Listed entries:
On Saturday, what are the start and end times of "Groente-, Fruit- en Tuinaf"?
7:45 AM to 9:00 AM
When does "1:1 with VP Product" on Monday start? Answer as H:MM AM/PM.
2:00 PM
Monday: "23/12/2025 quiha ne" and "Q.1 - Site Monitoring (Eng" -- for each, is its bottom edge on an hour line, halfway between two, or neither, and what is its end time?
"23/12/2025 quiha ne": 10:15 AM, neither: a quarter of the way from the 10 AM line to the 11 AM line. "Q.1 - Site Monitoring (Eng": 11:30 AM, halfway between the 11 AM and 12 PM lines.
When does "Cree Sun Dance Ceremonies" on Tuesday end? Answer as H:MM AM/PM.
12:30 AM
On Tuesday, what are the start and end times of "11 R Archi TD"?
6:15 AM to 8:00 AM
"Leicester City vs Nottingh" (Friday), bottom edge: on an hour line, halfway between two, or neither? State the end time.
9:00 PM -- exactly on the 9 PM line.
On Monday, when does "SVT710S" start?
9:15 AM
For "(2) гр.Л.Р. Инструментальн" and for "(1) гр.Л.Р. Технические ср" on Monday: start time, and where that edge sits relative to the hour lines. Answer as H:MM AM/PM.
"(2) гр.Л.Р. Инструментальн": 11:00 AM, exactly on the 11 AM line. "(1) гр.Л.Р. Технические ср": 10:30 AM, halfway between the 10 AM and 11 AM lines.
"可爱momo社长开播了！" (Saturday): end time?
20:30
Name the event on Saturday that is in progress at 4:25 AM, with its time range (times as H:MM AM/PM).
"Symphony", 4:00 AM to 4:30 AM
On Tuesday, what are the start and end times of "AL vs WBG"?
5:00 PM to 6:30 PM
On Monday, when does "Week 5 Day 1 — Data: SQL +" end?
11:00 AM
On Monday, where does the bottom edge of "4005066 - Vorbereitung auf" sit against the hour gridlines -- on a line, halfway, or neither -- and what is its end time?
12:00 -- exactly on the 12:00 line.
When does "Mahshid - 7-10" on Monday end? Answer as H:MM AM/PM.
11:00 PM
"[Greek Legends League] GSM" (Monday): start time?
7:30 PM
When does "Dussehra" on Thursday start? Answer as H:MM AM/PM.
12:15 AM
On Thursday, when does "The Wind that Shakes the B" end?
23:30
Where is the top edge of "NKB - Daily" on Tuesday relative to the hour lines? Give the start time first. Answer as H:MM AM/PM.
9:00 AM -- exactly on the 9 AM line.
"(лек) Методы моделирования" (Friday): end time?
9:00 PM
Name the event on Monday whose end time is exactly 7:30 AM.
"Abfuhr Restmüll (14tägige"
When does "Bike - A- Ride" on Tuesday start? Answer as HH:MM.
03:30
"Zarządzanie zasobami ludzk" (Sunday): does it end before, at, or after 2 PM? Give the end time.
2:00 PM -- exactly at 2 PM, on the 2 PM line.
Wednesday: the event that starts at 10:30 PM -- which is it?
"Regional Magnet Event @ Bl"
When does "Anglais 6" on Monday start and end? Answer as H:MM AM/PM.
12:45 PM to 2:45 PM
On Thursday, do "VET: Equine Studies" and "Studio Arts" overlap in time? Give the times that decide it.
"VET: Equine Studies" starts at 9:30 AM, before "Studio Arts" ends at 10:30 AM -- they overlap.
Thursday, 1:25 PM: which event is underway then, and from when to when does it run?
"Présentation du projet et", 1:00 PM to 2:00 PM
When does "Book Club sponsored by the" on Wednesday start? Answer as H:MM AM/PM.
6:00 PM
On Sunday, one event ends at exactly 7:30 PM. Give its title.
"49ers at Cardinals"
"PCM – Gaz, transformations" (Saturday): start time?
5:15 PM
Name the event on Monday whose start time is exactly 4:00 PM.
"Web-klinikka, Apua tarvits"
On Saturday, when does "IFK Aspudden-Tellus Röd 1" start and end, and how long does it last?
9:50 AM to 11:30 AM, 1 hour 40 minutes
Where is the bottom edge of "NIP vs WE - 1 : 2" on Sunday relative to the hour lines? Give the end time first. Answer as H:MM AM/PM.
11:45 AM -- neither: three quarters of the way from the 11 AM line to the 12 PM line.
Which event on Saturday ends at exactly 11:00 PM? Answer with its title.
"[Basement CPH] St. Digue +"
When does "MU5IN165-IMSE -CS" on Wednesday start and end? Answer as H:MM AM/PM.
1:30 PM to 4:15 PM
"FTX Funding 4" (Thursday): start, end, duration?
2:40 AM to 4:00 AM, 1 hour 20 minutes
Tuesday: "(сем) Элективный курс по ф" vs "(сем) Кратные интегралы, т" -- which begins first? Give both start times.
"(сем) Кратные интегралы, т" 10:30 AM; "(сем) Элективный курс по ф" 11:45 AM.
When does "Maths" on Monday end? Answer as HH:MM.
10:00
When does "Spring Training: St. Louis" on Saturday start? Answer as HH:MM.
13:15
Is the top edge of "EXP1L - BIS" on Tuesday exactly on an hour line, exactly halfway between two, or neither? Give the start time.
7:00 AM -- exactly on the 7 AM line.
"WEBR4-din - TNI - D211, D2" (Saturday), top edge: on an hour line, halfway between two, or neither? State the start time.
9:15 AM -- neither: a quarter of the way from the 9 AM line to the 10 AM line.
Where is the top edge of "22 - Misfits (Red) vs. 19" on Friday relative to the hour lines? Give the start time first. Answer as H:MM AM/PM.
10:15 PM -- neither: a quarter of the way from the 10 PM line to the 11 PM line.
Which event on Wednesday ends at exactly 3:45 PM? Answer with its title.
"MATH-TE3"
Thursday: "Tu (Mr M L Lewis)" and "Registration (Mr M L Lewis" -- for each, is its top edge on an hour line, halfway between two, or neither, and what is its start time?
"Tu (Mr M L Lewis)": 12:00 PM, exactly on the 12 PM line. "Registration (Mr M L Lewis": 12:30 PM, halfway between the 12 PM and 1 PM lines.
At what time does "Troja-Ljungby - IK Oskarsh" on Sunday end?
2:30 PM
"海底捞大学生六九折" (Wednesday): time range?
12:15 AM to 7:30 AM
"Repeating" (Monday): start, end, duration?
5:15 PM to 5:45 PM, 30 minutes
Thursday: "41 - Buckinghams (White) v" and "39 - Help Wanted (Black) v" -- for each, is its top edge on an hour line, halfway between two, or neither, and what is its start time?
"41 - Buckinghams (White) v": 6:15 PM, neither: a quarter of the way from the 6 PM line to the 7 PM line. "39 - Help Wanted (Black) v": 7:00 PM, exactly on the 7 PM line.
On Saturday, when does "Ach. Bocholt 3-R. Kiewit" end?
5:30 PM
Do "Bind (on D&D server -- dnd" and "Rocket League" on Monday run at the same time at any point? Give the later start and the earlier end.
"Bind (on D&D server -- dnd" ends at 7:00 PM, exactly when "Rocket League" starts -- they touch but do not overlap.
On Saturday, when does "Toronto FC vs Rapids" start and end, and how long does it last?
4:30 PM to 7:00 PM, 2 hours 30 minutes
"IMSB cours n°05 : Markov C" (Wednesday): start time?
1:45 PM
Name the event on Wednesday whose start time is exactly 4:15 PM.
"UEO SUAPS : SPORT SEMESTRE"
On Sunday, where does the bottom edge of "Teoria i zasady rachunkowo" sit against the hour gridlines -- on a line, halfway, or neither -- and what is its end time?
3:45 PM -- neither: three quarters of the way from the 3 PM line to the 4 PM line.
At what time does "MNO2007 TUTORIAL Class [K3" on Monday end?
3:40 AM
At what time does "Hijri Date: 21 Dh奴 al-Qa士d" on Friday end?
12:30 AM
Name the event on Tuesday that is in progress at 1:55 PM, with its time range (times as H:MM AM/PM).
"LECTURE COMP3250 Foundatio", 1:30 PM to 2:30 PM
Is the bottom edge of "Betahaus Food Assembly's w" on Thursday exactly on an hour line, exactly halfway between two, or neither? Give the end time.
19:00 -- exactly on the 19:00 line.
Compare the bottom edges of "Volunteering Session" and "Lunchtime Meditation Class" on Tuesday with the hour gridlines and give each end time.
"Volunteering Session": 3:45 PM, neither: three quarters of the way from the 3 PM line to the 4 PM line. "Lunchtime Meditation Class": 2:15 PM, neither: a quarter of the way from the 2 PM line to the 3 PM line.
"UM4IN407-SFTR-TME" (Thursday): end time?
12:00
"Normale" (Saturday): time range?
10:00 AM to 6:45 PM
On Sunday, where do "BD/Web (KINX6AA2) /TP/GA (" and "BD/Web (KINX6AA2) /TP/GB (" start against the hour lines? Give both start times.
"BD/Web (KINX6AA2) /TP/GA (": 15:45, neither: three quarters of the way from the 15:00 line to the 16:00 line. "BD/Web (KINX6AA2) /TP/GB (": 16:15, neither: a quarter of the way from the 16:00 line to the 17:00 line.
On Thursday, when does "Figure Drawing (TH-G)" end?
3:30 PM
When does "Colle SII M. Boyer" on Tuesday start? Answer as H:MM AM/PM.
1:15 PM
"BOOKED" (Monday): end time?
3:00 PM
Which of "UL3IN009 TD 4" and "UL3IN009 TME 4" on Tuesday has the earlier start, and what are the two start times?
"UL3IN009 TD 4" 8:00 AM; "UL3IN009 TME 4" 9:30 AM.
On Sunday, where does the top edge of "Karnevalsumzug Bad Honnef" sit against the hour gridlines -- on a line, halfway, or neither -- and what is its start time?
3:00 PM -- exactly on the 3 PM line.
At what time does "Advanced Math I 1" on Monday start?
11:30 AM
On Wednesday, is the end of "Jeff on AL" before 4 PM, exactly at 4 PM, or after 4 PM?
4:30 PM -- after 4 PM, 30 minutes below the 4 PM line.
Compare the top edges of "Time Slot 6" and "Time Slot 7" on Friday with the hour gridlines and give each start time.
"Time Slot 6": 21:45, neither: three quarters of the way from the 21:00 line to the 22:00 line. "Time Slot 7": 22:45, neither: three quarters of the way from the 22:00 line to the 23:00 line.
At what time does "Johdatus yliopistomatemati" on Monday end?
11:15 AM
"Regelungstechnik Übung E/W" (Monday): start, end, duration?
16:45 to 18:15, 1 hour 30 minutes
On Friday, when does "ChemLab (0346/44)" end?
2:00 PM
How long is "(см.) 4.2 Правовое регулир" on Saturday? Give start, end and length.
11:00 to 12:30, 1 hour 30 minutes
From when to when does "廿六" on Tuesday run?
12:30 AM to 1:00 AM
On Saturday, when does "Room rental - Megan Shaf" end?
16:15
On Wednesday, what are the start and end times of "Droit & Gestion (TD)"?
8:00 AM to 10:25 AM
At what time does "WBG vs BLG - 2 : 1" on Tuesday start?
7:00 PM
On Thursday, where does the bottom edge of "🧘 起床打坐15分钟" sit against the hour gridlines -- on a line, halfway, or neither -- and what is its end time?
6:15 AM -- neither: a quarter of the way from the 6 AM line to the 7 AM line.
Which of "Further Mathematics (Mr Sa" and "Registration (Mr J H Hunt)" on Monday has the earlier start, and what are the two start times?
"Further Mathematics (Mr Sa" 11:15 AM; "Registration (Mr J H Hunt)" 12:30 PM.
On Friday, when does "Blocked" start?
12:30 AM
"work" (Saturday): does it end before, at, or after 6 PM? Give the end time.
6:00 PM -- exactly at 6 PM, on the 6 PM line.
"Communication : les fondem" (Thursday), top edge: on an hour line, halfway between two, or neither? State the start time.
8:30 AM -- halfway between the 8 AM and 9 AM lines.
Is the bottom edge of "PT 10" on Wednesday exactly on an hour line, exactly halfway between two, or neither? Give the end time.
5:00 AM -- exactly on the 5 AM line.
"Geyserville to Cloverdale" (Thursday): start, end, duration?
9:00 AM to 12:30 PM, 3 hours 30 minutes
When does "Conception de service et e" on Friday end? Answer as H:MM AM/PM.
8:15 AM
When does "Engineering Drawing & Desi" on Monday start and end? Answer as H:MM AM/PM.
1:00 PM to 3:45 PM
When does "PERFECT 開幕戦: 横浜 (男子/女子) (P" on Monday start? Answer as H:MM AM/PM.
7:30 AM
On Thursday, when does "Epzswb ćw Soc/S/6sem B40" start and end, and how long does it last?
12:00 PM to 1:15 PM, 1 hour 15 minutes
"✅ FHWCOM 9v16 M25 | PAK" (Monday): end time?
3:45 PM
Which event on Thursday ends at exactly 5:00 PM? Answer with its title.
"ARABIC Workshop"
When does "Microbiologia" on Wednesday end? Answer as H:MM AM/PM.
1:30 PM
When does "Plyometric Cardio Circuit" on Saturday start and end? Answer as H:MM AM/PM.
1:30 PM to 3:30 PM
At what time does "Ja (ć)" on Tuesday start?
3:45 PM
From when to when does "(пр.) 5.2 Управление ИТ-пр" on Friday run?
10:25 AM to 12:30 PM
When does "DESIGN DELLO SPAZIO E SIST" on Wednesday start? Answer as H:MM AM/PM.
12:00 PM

Written problem: Rewrite everything from the line containing "Name the event on Monday whose end" down to the line containing "7:00 AM -- exactly on the 7 AM line." as a Markdown table with the columns Row and Line, numbering each line and leaving out blank lines.

Complete response:
| Row | Line |
|---|---|
| 1 | Name the event on Monday whose end time is exactly 7:30 AM. |
| 2 | "Abfuhr Restmüll (14tägige" |
| 3 | When does "Bike - A- Ride" on Tuesday start? Answer as HH:MM. |
| 4 | 03:30 |
| 5 | "Zarządzanie zasobami ludzk" (Sunday): does it end before, at, or after 2 PM? Give the end time. |
| 6 | 2:00 PM -- exactly at 2 PM, on the 2 PM line. |
| 7 | Wednesday: the event that starts at 10:30 PM -- which is it? |
| 8 | "Regional Magnet Event @ Bl" |
| 9 | When does "Anglais 6" on Monday start and end? Answer as H:MM AM/PM. |
| 10 | 12:45 PM to 2:45 PM |
| 11 | On Thursday, do "VET: Equine Studies" and "Studio Arts" overlap in time? Give the times that decide it. |
| 12 | "VET: Equine Studies" starts at 9:30 AM, before "Studio Arts" ends at 10:30 AM -- they overlap. |
| 13 | Thursday, 1:25 PM: which event is underway then, and from when to when does it run? |
| 14 | "Présentation du projet et", 1:00 PM to 2:00 PM |
| 15 | When does "Book Club sponsored by the" on Wednesday start? Answer as H:MM AM/PM. |
| 16 | 6:00 PM |
| 17 | On Sunday, one event ends at exactly 7:30 PM. Give its title. |
| 18 | "49ers at Cardinals" |
| 19 | "PCM – Gaz, transformations" (Saturday): start time? |
| 20 | 5:15 PM |
| 21 | Name the event on Monday whose start time is exactly 4:00 PM. |
| 22 | "Web-klinikka, Apua tarvits" |
| 23 | On Saturday, when does "IFK Aspudden-Tellus Röd 1" start and end, and how long does it last? |
| 24 | 9:50 AM to 11:30 AM, 1 hour 40 minutes |
| 25 | Where is the bottom edge of "NIP vs WE - 1 : 2" on Sunday relative to the hour lines? Give the end time first. Answer as H:MM AM/PM. |
| 26 | 11:45 AM -- neither: three quarters of the way from the 11 AM line to the 12 PM line. |
| 27 | Which event on Saturday ends at exactly 11:00 PM? Answer with its title. |
| 28 | "[Basement CPH] St. Digue +" |
| 29 | When does "MU5IN165-IMSE -CS" on Wednesday start and end? Answer as H:MM AM/PM. |
| 30 | 1:30 PM to 4:15 PM |
| 31 | "FTX Funding 4" (Thursday): start, end, duration? |
| 32 | 2:40 AM to 4:00 AM, 1 hour 20 minutes |
| 33 | Tuesday: "(сем) Элективный курс по ф" vs "(сем) Кратные интегралы, т" -- which begins first? Give both start times. |
| 34 | "(сем) Кратные интегралы, т" 10:30 AM; "(сем) Элективный курс по ф" 11:45 AM. |
| 35 | When does "Maths" on Monday end? Answer as HH:MM. |
| 36 | 10:00 |
| 37 | When does "Spring Training: St. Louis" on Saturday start? Answer as HH:MM. |
| 38 | 13:15 |
| 39 | Is the top edge of "EXP1L - BIS" on Tuesday exactly on an hour line, exactly halfway between two, or neither? Give the start time. |
| 40 | 7:00 AM -- exactly on the 7 AM line. |